Same for cellular. My country is only in the 17th position, yet I have 1Gbit 5G cellular with unlimited data for ~25 Euro per month. Most people just don't want to spend more than 10 per month and go for cheap plans/providers.

But such price sensitivity differs a lot per country.

Aurornis 4 hours ago | parent | prev | next [-]

You're not missing anything. The article is trying to imply that 25G is everywhere in Switzerland, but it's not. They just picked the fastest available speed and ignored the fact that some places in the United States also have 25G internet available.

hahahaa 4 hours ago | parent | prev | next [-]

Or like your apples is what people have chosen and the oranges is what is available to buy if you want it.

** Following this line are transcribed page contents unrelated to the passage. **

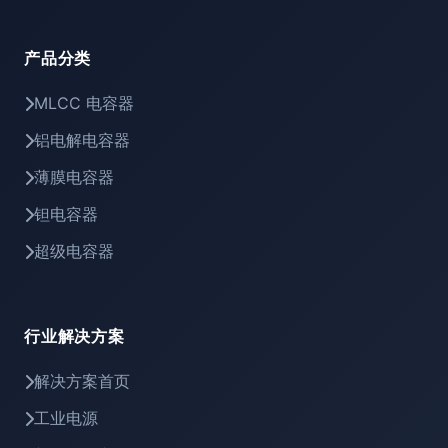
产品分类
MLCC 电容器
铝电解电容器
薄膜电容器
钽电容器
超级电容器
行业解决方案
解决方案首页
工业电源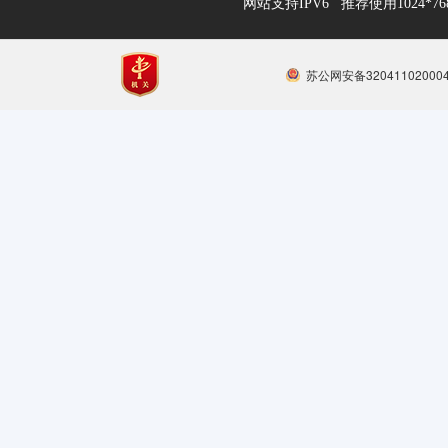
网站支持IPV6 推荐使用1024*
苏公网安备32041102000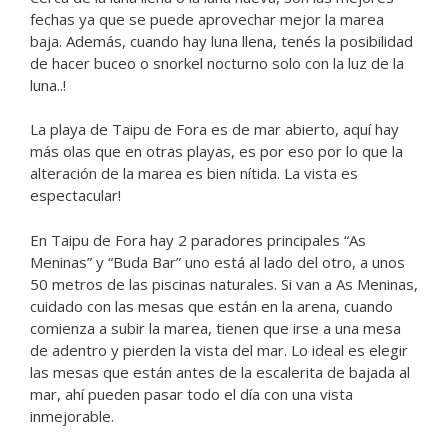
fechas ya que se puede aprovechar mejor la marea
baja. Además, cuando hay luna llena, tenés la posibilidad
de hacer buceo o snorkel nocturno solo con la luz de la
luna..!
La playa de Taipu de Fora es de mar abierto, aquí hay
más olas que en otras playas, es por eso por lo que la
alteración de la marea es bien nítida. La vista es
espectacular!
En Taipu de Fora hay 2 paradores principales “As
Meninas” y “Buda Bar” uno está al lado del otro, a unos
50 metros de las piscinas naturales. Si van a As Meninas,
cuidado con las mesas que están en la arena, cuando
comienza a subir la marea, tienen que irse a una mesa
de adentro y pierden la vista del mar. Lo ideal es elegir
las mesas que están antes de la escalerita de bajada al
mar, ahí pueden pasar todo el día con una vista
inmejorable.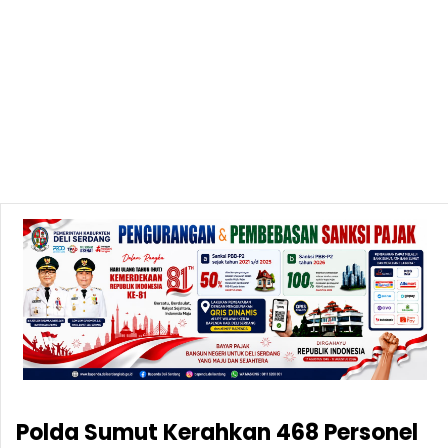
Polda Sumut Kerahkan 468 Personel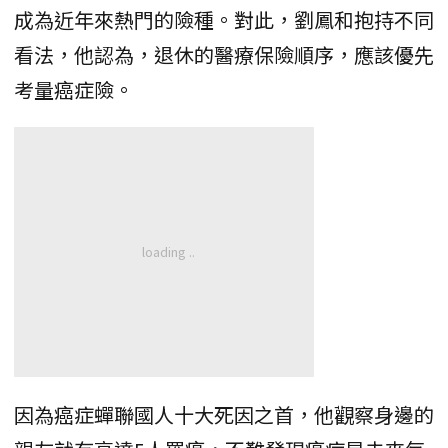
成為近年來熱門的險種。對此，劉鳳和抱持不同
看法，他認為，退休的醫療保險順序，應該優先
考量癌症險。
因為癌症蟬聯國人十大死因之首，他觀察身邊的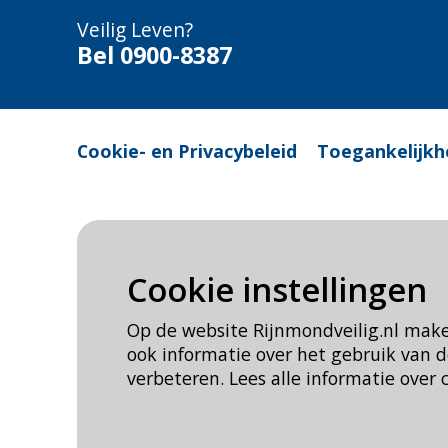
Veilig Leven?
Bel 0900-8387
Cookie- en Privacybeleid
Toegankelijkh
Cookie instellingen
Op de website Rijnmondveilig.nl mak
ook informatie over het gebruik van
verbeteren. Lees alle informatie over 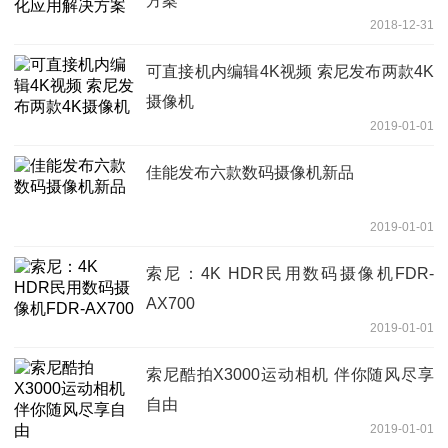
方案
2018-12-31
可直接机内编辑4K视频 索尼发布两款4K
摄像机
2019-01-01
佳能发布六款数码摄像机新品
2019-01-01
索尼：4K HDR民用数码摄像机FDR-
AX700
2019-01-01
索尼酷拍X3000运动相机 伴你随风尽享
自由
2019-01-01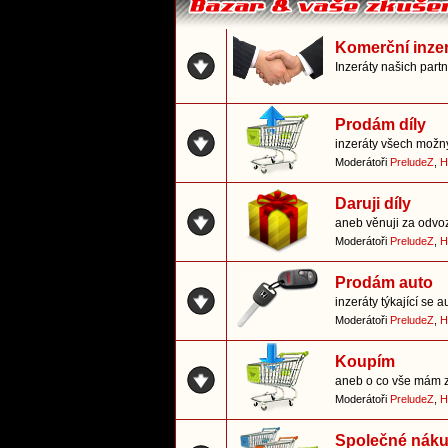
Komerční inze
Inzeráty našich part
Prodám díly
inzeráty všech možn
Moderátoři
PreludeZ
,
H
Daruji díly
aneb věnuji za odvo
Moderátoři
PreludeZ
,
H
Prodám auto
inzeráty týkající se a
Moderátoři
PreludeZ
,
H
Koupím
aneb o co vše mám 
Moderátoři
PreludeZ
,
H
Společné nák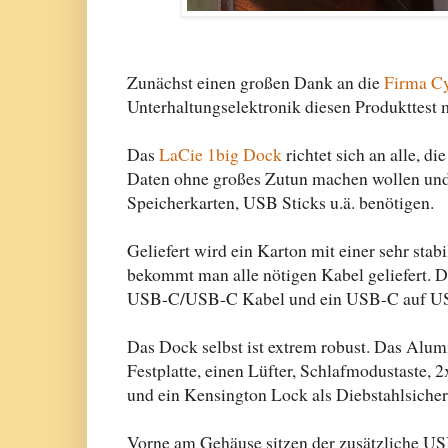
Zunächst einen großen Dank an die
Firma Cy
Unterhaltungselektronik diesen Produkttest
Das
LaCie 1big Dock
richtet sich an alle, d
Daten ohne großes Zutun machen wollen und n
Speicherkarten, USB Sticks u.ä. benötigen.
Geliefert wird ein Karton mit einer sehr sta
bekommt man alle nötigen Kabel geliefert. D
USB-C/USB-C Kabel und ein USB-C auf USB-A
Das Dock selbst ist extrem robust. Das Alum
Festplatte, einen Lüfter, Schlafmodustaste,
und ein Kensington Lock als Diebstahlsiche
Vorne am Gehäuse sitzen der zusätzliche US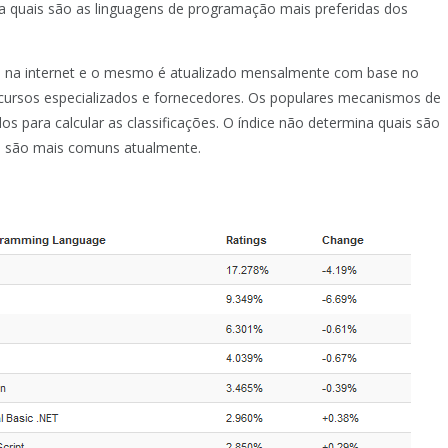
a quais são as linguagens de programação mais preferidas dos
s na internet e o mesmo é atualizado mensalmente com base no
cursos especializados e fornecedores. Os populares mecanismos de
s para calcular as classificações. O índice não determina quais são
is são mais comuns atualmente.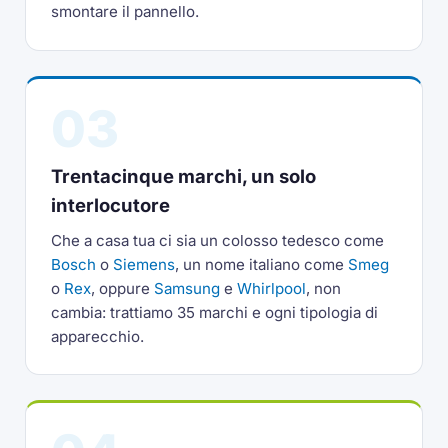
smontare il pannello.
03
Trentacinque marchi, un solo
interlocutore
Che a casa tua ci sia un colosso tedesco come
Bosch
o
Siemens
, un nome italiano come
Smeg
o
Rex
, oppure
Samsung
e
Whirlpool
, non
cambia: trattiamo 35 marchi e ogni tipologia di
apparecchio.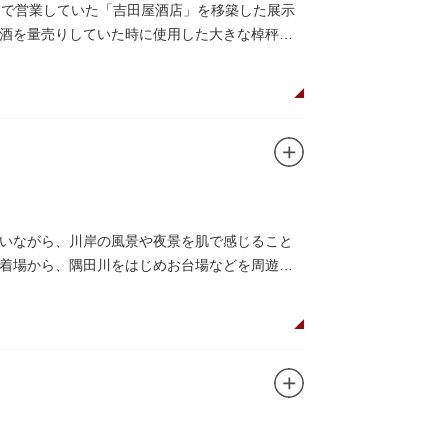
丁目で営業していた「吉田屋酒店」を移築した展示
酒を量売りしていた時に使用した大きな棹秤、
いながら、川岸の風景や夜景を肌で感じること
着場から、隅田川をはじめお台場などを周遊す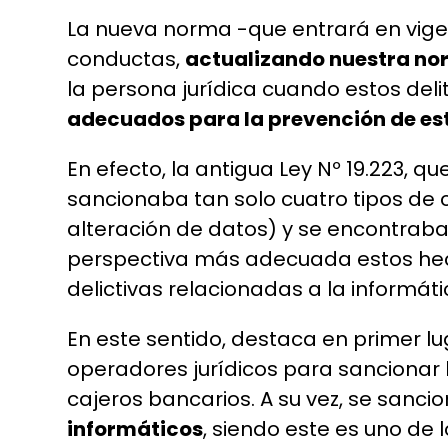
La nueva norma -que entrará en vige
conductas,
actualizando nuestra nor
la persona jurídica cuando estos del
adecuados para la prevención de est
En efecto, la antigua Ley Nº 19.223, qu
sancionaba tan solo cuatro tipos de c
alteración de datos) y se encontrab
perspectiva más adecuada estos hech
delictivas relacionadas a la informáti
En este sentido, destaca en primer lu
operadores jurídicos para sancionar 
cajeros bancarios. A su vez, se sanci
informáticos
, siendo este es uno de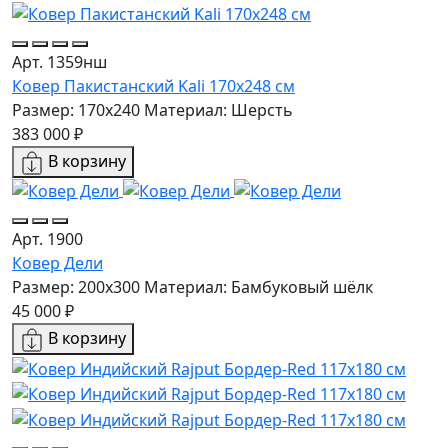
Арт. 1359нш
Ковер Пакистанский Kali 170x248 см
Размер: 170x240
Материал: Шерсть
383 000 ₽
В корзину
Арт. 1900
Ковер Дели
Размер: 200x300
Материал: Бамбуковый шёлк
45 000 ₽
В корзину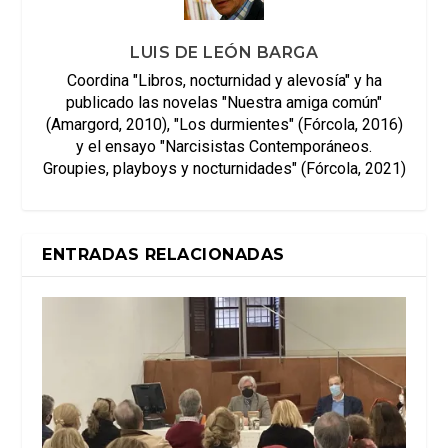
LUIS DE LEÓN BARGA
Coordina "Libros, nocturnidad y alevosía" y ha
publicado las novelas "Nuestra amiga común"
(Amargord, 2010), "Los durmientes" (Fórcola, 2016)
y el ensayo "Narcisistas Contemporáneos.
Groupies, playboys y nocturnidades" (Fórcola, 2021)
ENTRADAS RELACIONADAS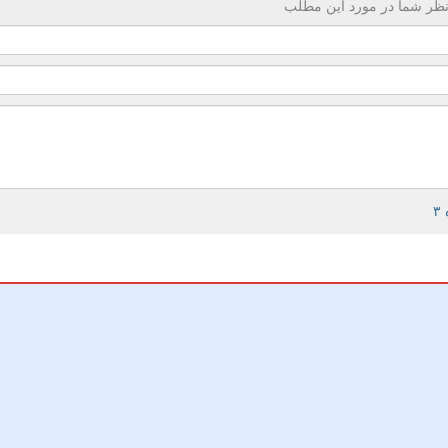
ظر شما در مورد این مطلب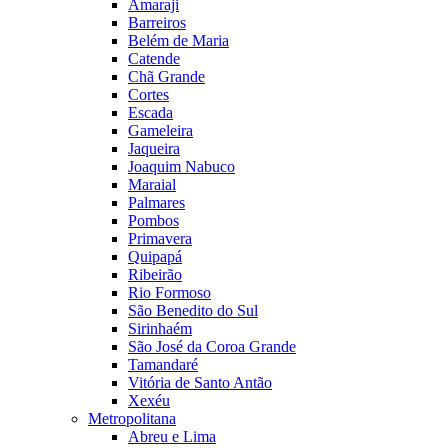
Amaraji
Barreiros
Belém de Maria
Catende
Chã Grande
Cortes
Escada
Gameleira
Jaqueira
Joaquim Nabuco
Maraial
Palmares
Pombos
Primavera
Quipapá
Ribeirão
Rio Formoso
São Benedito do Sul
Sirinhaém
São José da Coroa Grande
Tamandaré
Vitória de Santo Antão
Xexéu
Metropolitana
Abreu e Lima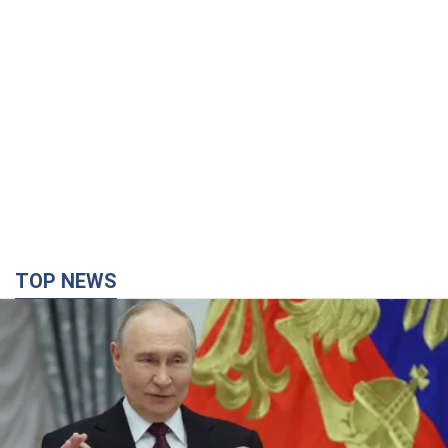
TOP NEWS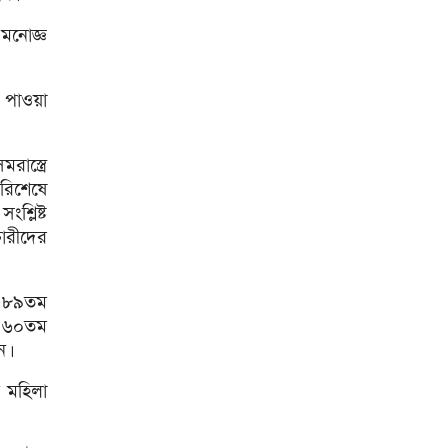
সাড়ে ৬ বছরে মোটরসাইকেল
মনোজ্ঞ
দুর্ঘটনায় নিহত ১৫ হাজার ৭১২
জন
প্রকল্পের ধীর বাস্তবায়নই
 পাওয়া
অর্থনৈতিক অগ্রগতির বাধা: অর্থ
উপদেষ্টা
জিডিপির ৫ শতাংশ চিকিৎসা খাতে
াস্ত্রে
ব্যয় করা হবে: মির্জা ফখরুল
পরিশেষে
শ্লিষ্ট
চিকিৎসকদের পেশাগত দায়িত্বে
ারীদের
রাজনীতি যেন বাধা না হয়:
প্রধানমন্ত্রী
চিকিৎসক সমাবেশের উদ্বোধন
ে ৮৯তম
করেছেন প্রধানমন্ত্রী
ও ৬০তম
ন।
আগস্টের শেষ দিকে টানা ৪ দিনের
ছুটি
ন মহিলা
বাজার সিন্ডিকেট ও মজুতদারি
করলে কঠোর ব্যবস্থা: আইনমন্ত্রী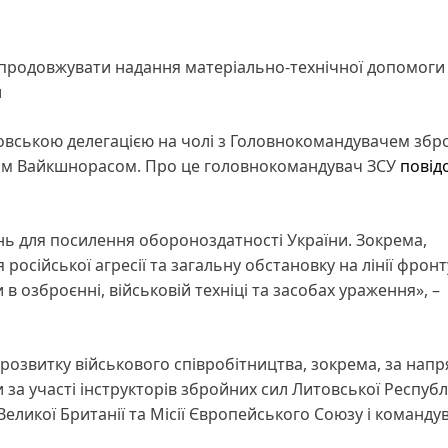
продовжувати надання матеріально-технічної допомоги
и
товською делегацією на чолі з Головнокомандувачем збр
сом Вайкшнорасом. Про це головнокомандувач ЗСУ
повід
нь для посилення обороноздатності України. Зокрема,
російської агресії та загальну обстановку на лінії фронт
 озброєнні, військовій техніці та засобах ураження», –
розвитку військового співробітництва, зокрема, за нап
за участі інструкторів збройних сил Литовської Республ
Великої Британії та Місії Європейського Союзу і команду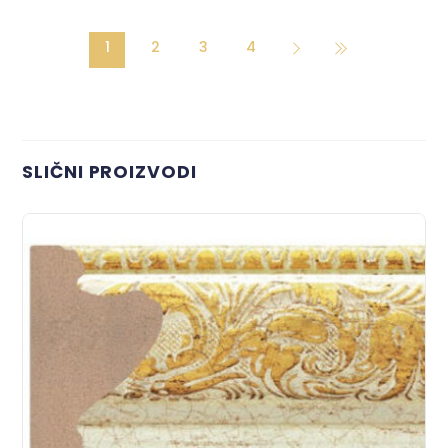
1
2
3
4
SLIČNI PROIZVODI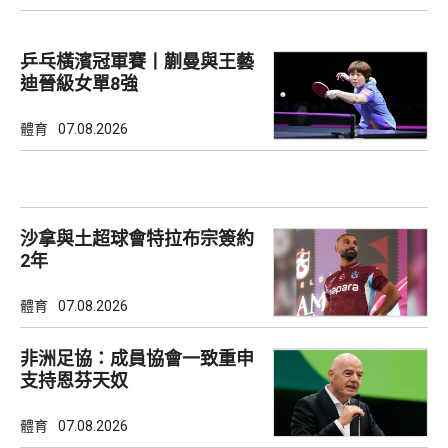
乒乓橫濱冠軍賽丨蒯曼與王藝
迪晉級女單8強
體育
07.08.2026
沙拿與土超球會特拉布宗簽約
2年
體育
07.08.2026
非洲足協：成員協會一致重申
支持恩芬天奴
體育
07.08.2026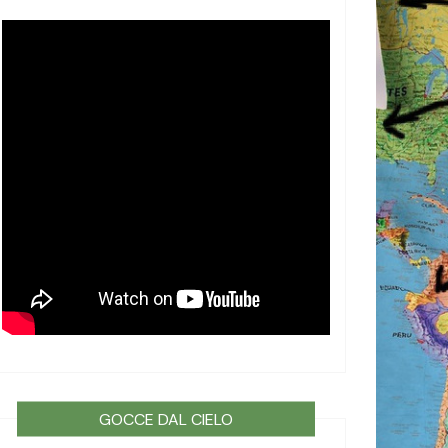
GOCCE DAL CIELO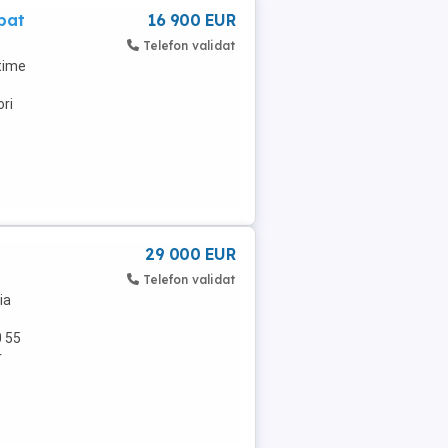
pat
16 900 EUR
Telefon validat
time
ri
29 000 EUR
Telefon validat
ia
0 55
r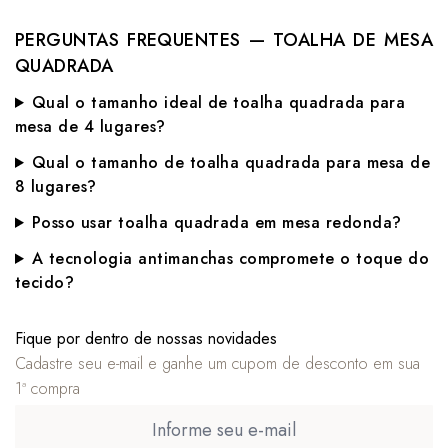
PERGUNTAS FREQUENTES — TOALHA DE MESA
QUADRADA
Qual o tamanho ideal de toalha quadrada para
mesa de 4 lugares?
Qual o tamanho de toalha quadrada para mesa de
8 lugares?
Posso usar toalha quadrada em mesa redonda?
A tecnologia antimanchas compromete o toque do
tecido?
Fique por dentro de nossas novidades
Cadastre seu e-mail e ganhe um cupom de desconto em sua
1ª compra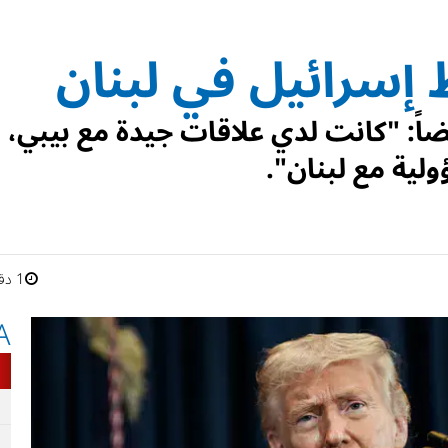
إسرائيل في لبنان
يضاً: "كانت لدي علاقات جيدة مع بيبي،
لية مع لبنان".
1 دقائق
A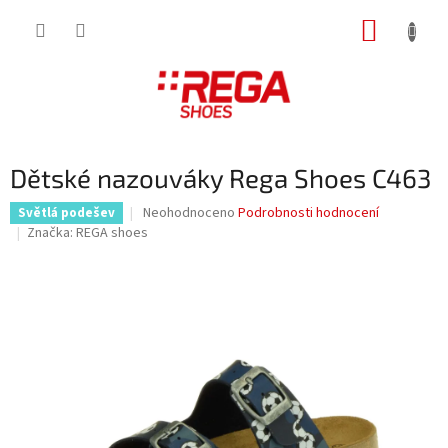
Přejít
NÁKUP
na
obsah
KOŠÍK
Dětské nazouváky Rega Shoes C463
Průměrné
Neohodnoceno
Podrobnosti hodnocení
Světlá podešev
hodnocení
Značka:
REGA shoes
produktu
je
0,0
z
5
hvězdiček.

I upgaded to 1000mbps as it is the same price now as slower but only time itll make a difference is downloading a model or huge installer.

jkarni 3 hours ago | parent | prev | next [-]

The limiting factor on speed-tests when you have 10-25 Gbps internet is WiFi. That’s what this is more likely showing.

ks2048 5 hours ago | parent | prev | next [-]

Brazil is surprisingly good. What are they doing right?

dheera 4 hours ago | parent | prev | next [-]

I did an internship in Switzerland in 2007 and mobile data was 14 USD/MB while I had unlimited data in the US. The place I was staying in Zurich had only 128 kbps ISDN while I had a symmetric gigabit line in my US dorm room. At that time I thought Switzerland was the most backward country ever.

Things change, I guess.

slopinthebag 4 hours ago | parent | prev [-]

The funny thing is, it works on people outside of Switzerland too. There are actual Americans fooled by this blatant marketing in this very thread.